Text START

[MD] atomic bomb and torture
Platt Holden
pholden at davtv.com
Fri Mar 17 13:11:16 PST 2006
> [Arlo previously]
> Hm. And can you supply the appropriate reference from Pirsig that would
> indicate that society has a moral right to kill when it is not
> threatened?
>
> [Platt]
> Society has the moral right to wage war to defend itself. Often entire
> populations, both civilian and military are involved in the war effort.
> The option is to surrender without a fight.
>
> [Arlo]
> Can you give me an appropriate reference from Pirsig indicating that
> society has a moral right to kill when it is not threatened? That is
> what we are discussing, not its "right to defend itself". Can you give
> me any Pirsig reference that indicates that the threat must only be
> "perceived" and not "real"?
Since experience or perception is what's real in the MOQ, I don't
understand the question.
> [Arlo previously]
> Can you supply the appropriate refernece that indicates that the MOQ
> justifies killing Person A to protect itself from Person B?
>
> [Platt]
> As said, waging war often involves the whole society. See Pirsig on the
> morality of the Civil War.
>
> [Arlo]
> Context dependent. Can you give me a refernece where Pirsig says that
> killing Person A to prevent a potential threat from Person B is morally
> justified?
Give me a for instance.

Text END
Information START

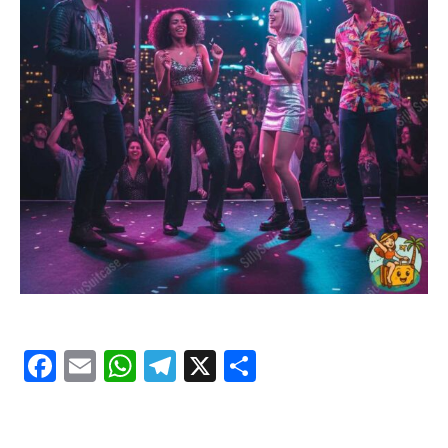
Facebook
Email
WhatsApp
Telegram
X
Share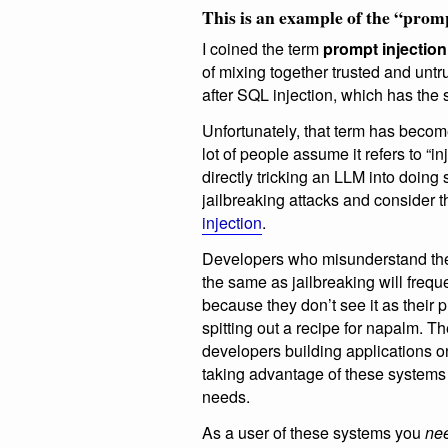
This is an example of the “promp
I coined the term
prompt injection
of mixing together trusted and untr
after SQL injection, which has the
Unfortunately, that term has becom
lot of people assume it refers to “i
directly tricking an LLM into doing
jailbreaking attacks and consider
injection
.
Developers who misunderstand the
the same as jailbreaking will freque
because they don’t see it as their
spitting out a recipe for napalm. T
developers building applications o
taking advantage of these systems
needs.
As a user of these systems you
nee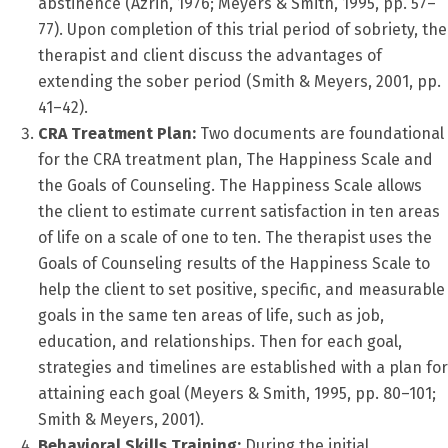
abstinence (Azrin, 1976; Meyers & Smith, 1995, pp. 57–
77). Upon completion of this trial period of sobriety, the
therapist and client discuss the advantages of
extending the sober period (Smith & Meyers, 2001, pp.
41–42).
CRA Treatment Plan:
Two documents are foundational
for the CRA treatment plan, The Happiness Scale and
the Goals of Counseling. The Happiness Scale allows
the client to estimate current satisfaction in ten areas
of life on a scale of one to ten. The therapist uses the
Goals of Counseling results of the Happiness Scale to
help the client to set positive, specific, and measurable
goals in the same ten areas of life, such as job,
education, and relationships. Then for each goal,
strategies and timelines are established with a plan for
attaining each goal (Meyers & Smith, 1995, pp. 80–101;
Smith & Meyers, 2001).
Behavioral Skills Training:
During the initial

Information END

Problem statement: According to the post, what does Platt say society has the moral right to do? The records are separate from the post.

Worked solution: To wage war to defend itself.